Чокнутых на встречу с детьми не водят. Точно, не водят.
Значит, нету здесь придурков и нету психиатров. А что есть? И что происходит с Шатовым? Это мы выясним потихоньку. Не спешить.
Корпуса детского дома частью были расположены в лесу, частью на опушке. Ни забора, на какой другой ограды вокруг двух-трехэтажных зданий не было, только высокое сетчатое заграждение вокруг двух теннисных кортов, да невысокий барьер, окружавший довольно большой участок луга.
За барьером деловито бегала детвора лет десяти, размахивая палками и что-то азартно вопя. Штук двадцать, подсчитал Шатов. Десять мальчишек и столько же девчонок.
– Сколько человек в детском доме? – спросил Шатов.
– Детей? – переспросил Дмитрий Петрович.
– Детей.
– Что-то около трех тысяч, – сказал Дмитрий Петрович.
– Нормально… – протянул Шатов.
– Вас что-то удивляет? – поинтересовался Илья Васильевич.
– Да нет, – пожал плечами Шатов, – а остальные где? Разъехались в лагеря?
– Все здесь. За небольшим исключением. Выпускники и старшие классы работают, остальные учатся, – Илья Васильевич свернул к трехэтажному зданию с мощным дубом перед фасадом, и Шатов последовал за ним.
– Учатся, – Шатов оглянулся на бегающих детей, – а этих за особые заслуги выпустили поиграть.

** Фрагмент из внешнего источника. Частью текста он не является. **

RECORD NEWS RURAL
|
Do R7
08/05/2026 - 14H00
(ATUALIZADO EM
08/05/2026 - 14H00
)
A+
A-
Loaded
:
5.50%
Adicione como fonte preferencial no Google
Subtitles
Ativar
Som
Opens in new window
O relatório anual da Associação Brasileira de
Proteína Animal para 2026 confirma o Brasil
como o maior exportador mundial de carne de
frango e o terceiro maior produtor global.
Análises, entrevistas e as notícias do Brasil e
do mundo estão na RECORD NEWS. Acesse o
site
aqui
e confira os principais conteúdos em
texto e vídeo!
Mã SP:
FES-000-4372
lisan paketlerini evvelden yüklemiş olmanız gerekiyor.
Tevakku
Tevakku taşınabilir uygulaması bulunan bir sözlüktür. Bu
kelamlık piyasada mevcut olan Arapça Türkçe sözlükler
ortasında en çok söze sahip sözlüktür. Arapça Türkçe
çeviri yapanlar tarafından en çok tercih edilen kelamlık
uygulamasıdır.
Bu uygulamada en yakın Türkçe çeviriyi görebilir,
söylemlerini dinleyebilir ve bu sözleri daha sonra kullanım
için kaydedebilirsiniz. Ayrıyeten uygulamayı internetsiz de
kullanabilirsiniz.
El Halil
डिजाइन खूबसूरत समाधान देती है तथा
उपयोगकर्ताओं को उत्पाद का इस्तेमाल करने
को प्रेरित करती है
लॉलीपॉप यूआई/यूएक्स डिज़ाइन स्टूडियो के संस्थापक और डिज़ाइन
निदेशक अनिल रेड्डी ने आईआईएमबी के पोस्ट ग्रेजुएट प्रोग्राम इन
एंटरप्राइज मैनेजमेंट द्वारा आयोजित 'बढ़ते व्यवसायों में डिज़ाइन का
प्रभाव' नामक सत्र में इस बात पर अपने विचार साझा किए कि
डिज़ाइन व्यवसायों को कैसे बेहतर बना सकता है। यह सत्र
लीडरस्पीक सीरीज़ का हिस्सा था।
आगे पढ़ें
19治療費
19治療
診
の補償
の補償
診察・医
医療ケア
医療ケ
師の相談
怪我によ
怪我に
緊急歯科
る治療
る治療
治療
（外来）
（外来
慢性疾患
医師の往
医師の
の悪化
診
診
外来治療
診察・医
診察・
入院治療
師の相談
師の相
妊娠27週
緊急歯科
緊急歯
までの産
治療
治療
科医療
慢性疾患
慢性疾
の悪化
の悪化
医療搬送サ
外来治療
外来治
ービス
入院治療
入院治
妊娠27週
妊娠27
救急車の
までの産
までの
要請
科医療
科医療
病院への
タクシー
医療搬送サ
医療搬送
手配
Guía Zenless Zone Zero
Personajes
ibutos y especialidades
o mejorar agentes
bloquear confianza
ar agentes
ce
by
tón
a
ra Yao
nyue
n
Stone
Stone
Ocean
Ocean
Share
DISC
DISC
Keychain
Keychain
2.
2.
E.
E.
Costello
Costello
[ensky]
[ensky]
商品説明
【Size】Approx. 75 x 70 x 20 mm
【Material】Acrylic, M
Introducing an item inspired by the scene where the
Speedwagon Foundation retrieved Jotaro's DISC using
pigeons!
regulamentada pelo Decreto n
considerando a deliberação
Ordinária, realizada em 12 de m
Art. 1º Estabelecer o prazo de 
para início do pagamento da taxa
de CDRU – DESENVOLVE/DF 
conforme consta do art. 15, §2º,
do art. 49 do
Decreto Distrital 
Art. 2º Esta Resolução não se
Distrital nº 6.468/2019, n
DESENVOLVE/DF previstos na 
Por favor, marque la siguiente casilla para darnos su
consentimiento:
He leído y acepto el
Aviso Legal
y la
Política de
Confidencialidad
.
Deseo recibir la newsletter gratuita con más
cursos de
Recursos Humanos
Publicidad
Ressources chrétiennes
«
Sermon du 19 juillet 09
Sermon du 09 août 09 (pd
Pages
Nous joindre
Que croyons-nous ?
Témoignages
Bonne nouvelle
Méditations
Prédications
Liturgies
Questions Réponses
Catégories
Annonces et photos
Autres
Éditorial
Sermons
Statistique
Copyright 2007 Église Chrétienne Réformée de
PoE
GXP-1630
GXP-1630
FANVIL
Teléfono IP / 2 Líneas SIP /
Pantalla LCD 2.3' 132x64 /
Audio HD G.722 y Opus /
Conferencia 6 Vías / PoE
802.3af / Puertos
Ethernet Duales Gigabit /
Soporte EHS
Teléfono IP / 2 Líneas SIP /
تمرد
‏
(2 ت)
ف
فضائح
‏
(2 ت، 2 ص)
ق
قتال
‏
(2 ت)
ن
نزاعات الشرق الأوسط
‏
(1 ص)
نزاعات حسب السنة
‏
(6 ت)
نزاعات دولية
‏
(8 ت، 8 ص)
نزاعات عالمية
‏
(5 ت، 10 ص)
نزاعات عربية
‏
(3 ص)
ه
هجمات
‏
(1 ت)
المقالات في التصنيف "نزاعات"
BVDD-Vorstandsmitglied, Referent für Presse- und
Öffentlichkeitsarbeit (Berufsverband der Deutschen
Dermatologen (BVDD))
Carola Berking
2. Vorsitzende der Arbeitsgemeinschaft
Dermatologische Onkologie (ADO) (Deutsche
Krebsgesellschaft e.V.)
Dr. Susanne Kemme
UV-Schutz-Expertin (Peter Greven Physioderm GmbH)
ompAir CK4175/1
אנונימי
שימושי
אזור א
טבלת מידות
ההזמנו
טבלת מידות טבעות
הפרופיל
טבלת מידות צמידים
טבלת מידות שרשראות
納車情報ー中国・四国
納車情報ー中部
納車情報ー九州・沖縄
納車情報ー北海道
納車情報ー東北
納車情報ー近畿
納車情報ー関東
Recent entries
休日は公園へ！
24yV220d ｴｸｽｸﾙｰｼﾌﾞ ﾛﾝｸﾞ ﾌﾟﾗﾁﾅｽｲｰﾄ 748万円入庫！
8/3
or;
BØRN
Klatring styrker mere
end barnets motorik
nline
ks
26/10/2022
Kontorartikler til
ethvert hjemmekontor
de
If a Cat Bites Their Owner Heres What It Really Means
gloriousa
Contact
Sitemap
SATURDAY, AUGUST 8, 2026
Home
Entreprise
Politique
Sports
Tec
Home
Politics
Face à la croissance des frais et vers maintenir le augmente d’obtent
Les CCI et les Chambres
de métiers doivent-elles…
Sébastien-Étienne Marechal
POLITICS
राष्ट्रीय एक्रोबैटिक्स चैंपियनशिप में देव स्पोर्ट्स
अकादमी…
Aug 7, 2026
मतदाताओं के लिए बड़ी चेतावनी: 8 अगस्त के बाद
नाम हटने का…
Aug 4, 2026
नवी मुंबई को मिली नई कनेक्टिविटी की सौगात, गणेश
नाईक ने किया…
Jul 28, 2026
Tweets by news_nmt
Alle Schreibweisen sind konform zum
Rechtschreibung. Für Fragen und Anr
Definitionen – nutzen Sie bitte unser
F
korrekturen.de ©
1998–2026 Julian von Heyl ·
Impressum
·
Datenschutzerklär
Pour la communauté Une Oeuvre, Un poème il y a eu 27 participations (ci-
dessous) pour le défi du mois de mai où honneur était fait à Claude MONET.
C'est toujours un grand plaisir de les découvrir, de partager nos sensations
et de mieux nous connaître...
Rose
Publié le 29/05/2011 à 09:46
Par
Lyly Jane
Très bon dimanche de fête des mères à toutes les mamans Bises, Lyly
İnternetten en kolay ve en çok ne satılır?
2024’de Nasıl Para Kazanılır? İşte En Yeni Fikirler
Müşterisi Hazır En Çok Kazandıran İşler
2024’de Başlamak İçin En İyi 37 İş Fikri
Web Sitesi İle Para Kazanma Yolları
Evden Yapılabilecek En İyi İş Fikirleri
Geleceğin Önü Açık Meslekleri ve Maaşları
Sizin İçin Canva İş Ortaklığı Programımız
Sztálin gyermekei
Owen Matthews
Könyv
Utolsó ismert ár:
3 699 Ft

– Этих? – Звонарев проследил взгляд Шатова. – У этих, насколько я понимаю, биология. Практикум.
– Практикум? Живенько они у вас практикуются.
– А вы, – вмешался в разговор Дмитрий Петрович, – вы предпочитаете, чтобы обучение было скучным? Парты и розги?
– Ничего я не предпочитаю, – отмахнулся Шатов, – просто спрашиваю.
– Профессиональная привычка? – взгляд Звонарева стал чуть тверже.
– Просто интересно.
– Действительно интересно, – кивнул Илья Васильевич. – Очень. Я сам не перестаю удивляться, как развиваются эти детишки.
– Так быстро?
– Так широко, – Илья Васильевич улыбнулся. – Мне пора по делам, а к вам, кажется, вышел сам директор. Здравствуйте, Николай Игоревич!
– Здравствуйте, Илья Васильевич, здравствуйте, Дмитрий Петрович, и здравствуйте, Евгений Сергеевич. Вы ведь Шатов? – директор был из тех жизнерадостных подвижных толстяков, которые сразу же производят приятное впечатление.
– Я – Шатов, – был вынужден признать Шатов.
– Заждались, – с легким упреком директор посмотрел на Дмитрия Петровича.
– Виноват, – поднял руки Дмитрий Петрович, – мы ждали доктора.
– Тогда – приступим, – директор потер руки. – Ваши, Дмитрий Петрович, где обычно. А вас, Евгений Сергеевич, ребята ждут в библиотеке. Прошу!
Шатов потоптался на месте, проводил взглядом Дмитрия Петровича.